We can’t be that far away, can we, from the time when pretty much everything we are nostalgic about is available to view again on the net? Sure there will always be shows from the early days that were taped over or ended up in landfill, but as time passes, so much of our television and film past comes back to greet us either through dodgy video transfers sneaked on to Youtube or the actual programme makers rereleasing old shows in digital format.
It always makes me smile to see a show that hails from the pre-video recorder days and was rarely, if ever, repeated. So I was grinning like a loon to discover that the BBC has put up a bunch of episodes of totally-not-whacky science show The Great Egg Race for our entertainment (and, of course, edification).

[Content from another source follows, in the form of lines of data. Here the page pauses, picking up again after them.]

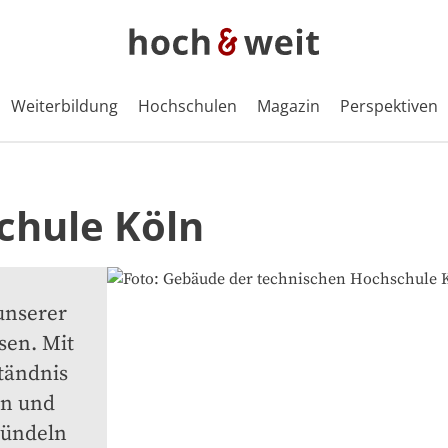
Weiterbildung
Hochschulen
Magazin
Perspektiven
chule Köln
nserer 
en. Mit 
ändnis 
n und 
ündeln 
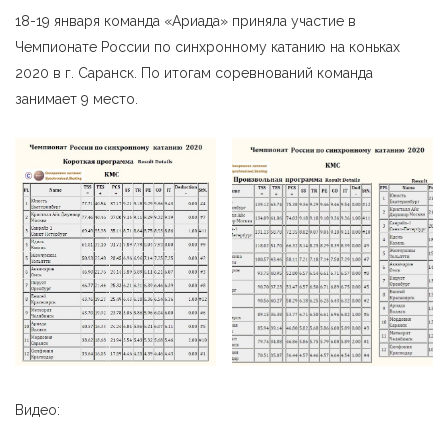
18-19 января команда «Ариада» приняла участие в
Чемпионате России по синхронному катанию на коньках
2020 в г. Саранск. По итогам соревнований команда
занимает 9 место.
Видео:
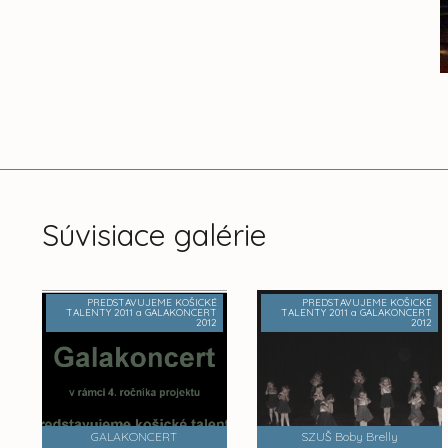
Súvisiace galérie
PREDSTAVUJEME KOŠICKÉ
PREDSTAVUJEME KOŠICKÉ
TALENTY 2011 a GALAKONCERT
TALENTY 2011 a GALAKONCERT
2012
2012
GALAKONCERT
SZUŠ Boby Brelly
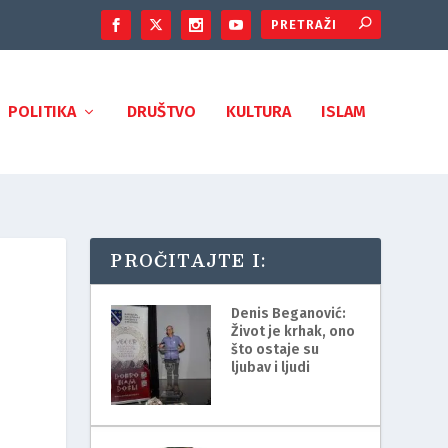
POLITIKA
DRUŠTVO
KULTURA
ISLAM
PROČITAJTE I:
Denis Beganović:
Život je krhak, ono
što ostaje su
ljubav i ljudi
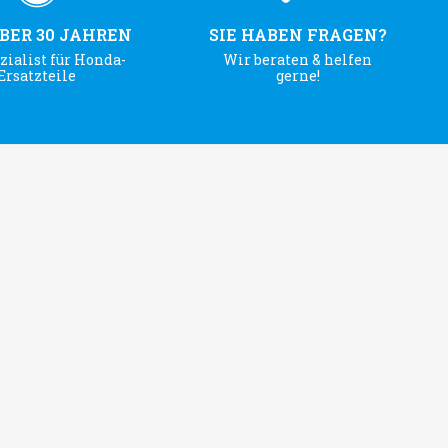
ÜBER 30 JAHREN
SIE HABEN FRAGEN?
zialist für Honda-
Wir beraten & helfen
Ersatzteile
gerne!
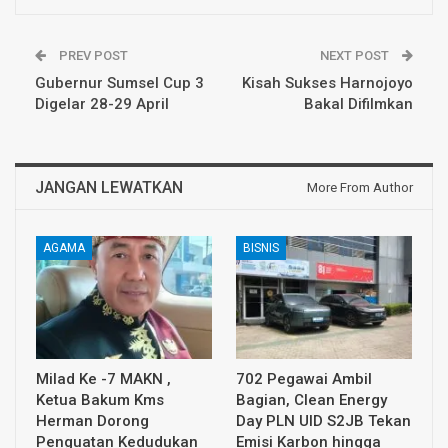
PREV POST
NEXT POST
Gubernur Sumsel Cup 3
Kisah Sukses Harnojoyo
Digelar 28-29 April
Bakal Difilmkan
JANGAN LEWATKAN
More From Author
AGAMA
BISNIS
Milad Ke -7 MAKN ,
702 Pegawai Ambil
Ketua Bakum Kms
Bagian, Clean Energy
Herman Dorong
Day PLN UID S2JB Tekan
Penguatan Kedudukan
Emisi Karbon hingga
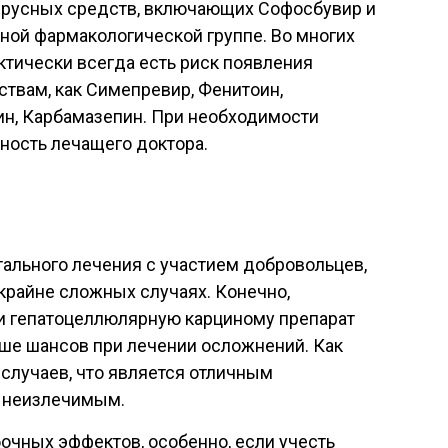
вирусных средств, включающих Софосбувир и
ной фармакологической группе. Во многих
ктически всегда есть риск появления
твам, как Симепревир, Фенитоин,
ин, Карбамазепин. При необходимости
ность лечащего доктора.
тального лечения с участием добровольцев,
крайне сложных случаях. Конечно,
и гепатоцеллюлярную карциному препарат
ьше шансов при лечении осложнений. Как
 случаев, что является отличным
и неизлечимым.
очных эффектов, особенно, если учесть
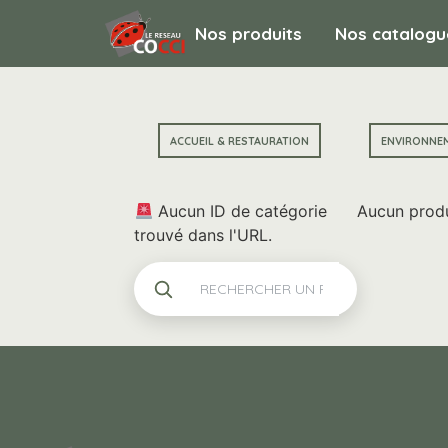
Nos produits
Nos catalogu
ACCUEIL & RESTAURATION
ENVIRONNE
Aucun ID de catégorie
Aucun produ
trouvé dans l'URL.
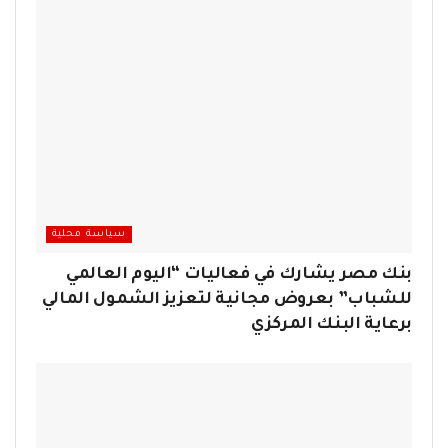
سياسة محلية
بنك مصر يشارك في فعاليات “اليوم العالمي
للشباب” بعروض مجانية لتعزيز الشمول المالي
برعاية البنك المركزي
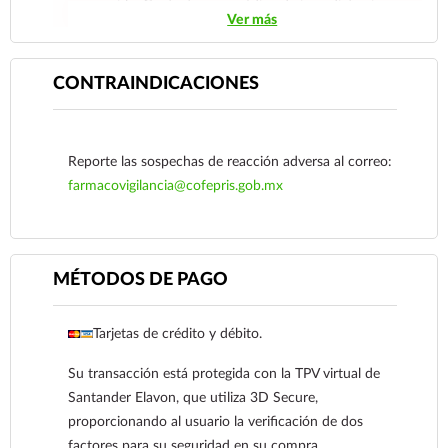
consumirlo. Contacte a su médico de inmediato si
Ver más
sospecha que tiene un problema de salud.
CONTRAINDICACIONES
Reporte las sospechas de reacción adversa al correo:
farmacovigilancia@cofepris.gob.mx
MÉTODOS DE PAGO
Tarjetas de crédito y débito.
Ver más
Su transacción está protegida con la TPV virtual de
Santander Elavon, que utiliza 3D Secure,
proporcionando al usuario la verificación de dos
factores para su seguridad en su compra.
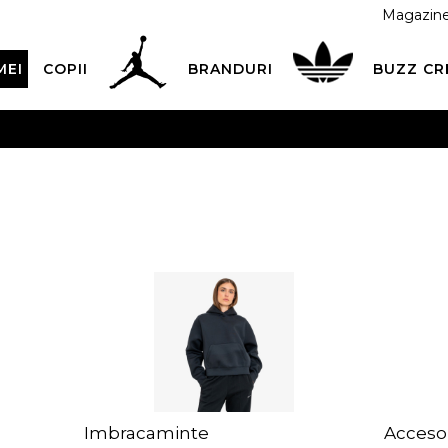
Magazin
MEI
COPII
BRANDURI
BUZZ C
 CU CARDUL
Plateste in siguranta cu cardul Visa sau Mast
ESTE MAI TÂRZIU
3 rate fără dobândă fără card de credit 
Imbracaminte
Accesor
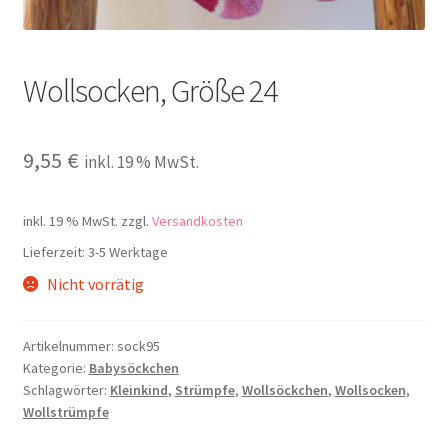
Kontakt
Wollsocken, Größe 24
9,55
€
inkl. 19 % MwSt.
inkl. 19 % MwSt.
zzgl.
Versandkosten
Lieferzeit:
3-5 Werktage
Nicht vorrätig
Artikelnummer:
sock95
Kategorie:
Babysöckchen
Schlagwörter:
Kleinkind
,
Strümpfe
,
Wollsöckchen
,
Wollsocken
,
Wollstrümpfe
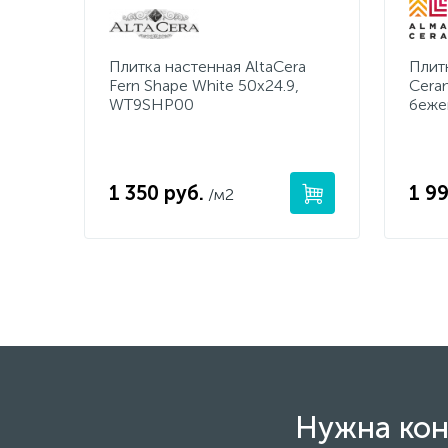
Плитка настенная AltaCera
Плит
Fern Shape White 50х24.9,
Cera
WT9SHP00
беже
1 350 руб.
1 99
/м2
Нужна кон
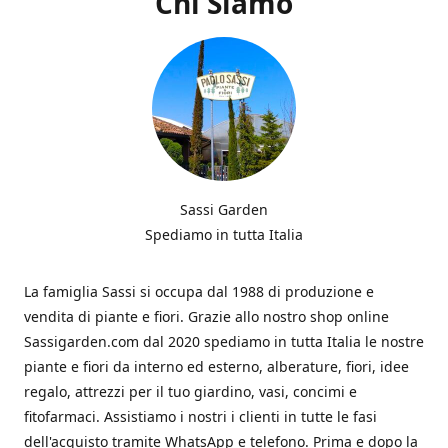
Chi Siamo
Sassi Garden
Spediamo in tutta Italia
La famiglia Sassi si occupa dal 1988 di produzione e
vendita di piante e fiori. Grazie allo nostro shop online
Sassigarden.com dal 2020 spediamo in tutta Italia le nostre
piante e fiori da interno ed esterno, alberature, fiori, idee
regalo, attrezzi per il tuo giardino, vasi, concimi e
fitofarmaci. Assistiamo i nostri i clienti in tutte le fasi
dell'acquisto tramite WhatsApp e telefono. Prima e dopo la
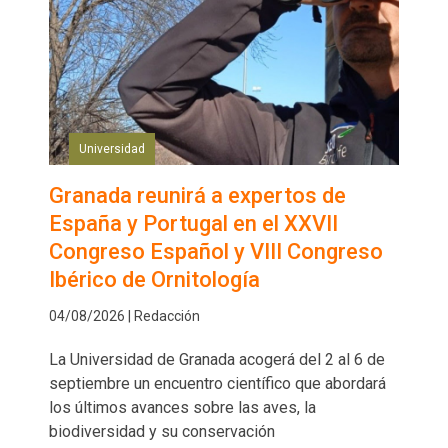
Universidad
Granada reunirá a expertos de
España y Portugal en el XXVII
Congreso Español y VIII Congreso
Ibérico de Ornitología
04/08/2026 | Redacción
La Universidad de Granada acogerá del 2 al 6 de
septiembre un encuentro científico que abordará
los últimos avances sobre las aves, la
biodiversidad y su conservación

I LOVED The Great Egg Race. I loved the fab 70s electronica theme tune. I loved the strange contraptions (an adoration first engendered by Wilf Lunn in Vision On). I really dug Heinz Wolf’s grandfatherly professor look and knowledge-of-all-things, like the great Doctor (Who) that never was. And, looking back on it now, I find that I also love the simplicity of it – it was a show about science and engineering, which got students and boffins from top engineering firms to heath-robinson up a device to solve an engineering challenge out of “ordinary household implements” (kinda like Scrapheap Challenge, but limited to what you’d find in your house). It was first broadcast when I was ten or eleven years old and there’s no doubt that it was influential in my choosing a career in engineering.
Watching the first episode now, what amazes me is how much of it is just people talking. Look at Brian Cant doing a piece to camera at the top of the show that lasts for minutes. No woofy graphics or music, no extraneous cuts or inserts to keep the viewer’s attention. Just him. Talking. Could you even get adults to sit and watch a full half hour of that now, let alone kids?
So, we’re gradually filling in the holes. Soon enough we won’t even need to remember things, we’ll just look them up. Today’s ten-year-olds already do that. To them nothing is lost, nothing’s in the past. Memory is kind of obsolete.
And, yes, I’ve got a piece of fiction brewing at the moment on this subject.
I was lucky enough to be in the audience for a recording of the Great Egg Race at the SECC in Glasgow many years ago. The idea was for the teams to make breakfast from scratch – so they had a cow, and a sack of wheat grains and so on… I was just excited to see the professor in person! Fondly-remembered telly from a different age.
Absolutely. Wolf was a demi-god in my eyes. Kinda jealous you got to see the great man in action.